According to Yi Kejie, a marketing content manager who is 26 years old, one way for luxury players to continue to attract Gen Z consumers is to offer aspirational options at entry-level price points that can be worn frequently. This is one way that luxury players can continue to attract millennial consumers.
According to Yi, her Gen Z counterparts in China are fond of purchasing luxury branded mobile phone cases, earrings, hair clips, and perfumes. She added: “These are goods with the lowest threshold for (them) to have that logo, that icon.”
Some high-end fashion houses, including Balenciaga and Dior, are jumping on the bandwagon of the metaverse in an effort to pique the interest of adolescents and young adults by providing them with reasonably priced options to adorn their virtual identities on gaming platforms such as Roblox.
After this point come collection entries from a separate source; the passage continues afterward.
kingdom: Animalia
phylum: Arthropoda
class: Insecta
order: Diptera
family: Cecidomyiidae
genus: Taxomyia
At a price point of $17.99, virtual sneakers created by labels such as Gucci have already proven to be quite popular with customers.
Entry-level products require a significant amount of creative commitment, regardless of whether they exist in the real or virtual world.
According to Claudia D’Arpizio, a partner at Bain, “there is this young throng of consumers that are moving into the market, and they demand a lot of inventiveness at more cheap pricing points.” However, not all firms are suited to cater to this demographic of customers.
However, there is some encouraging news for brands.
Even if they do find the correct offering of entry-level products or if the economic condition of Gen Z customers improves, the demand for luxury products does not diminish at all.
According to Yi, “young people in China are really interested in luxury things.” There will be no change in their long-term preferences regardless of whether there are lockdowns or the temporary unemployment rate.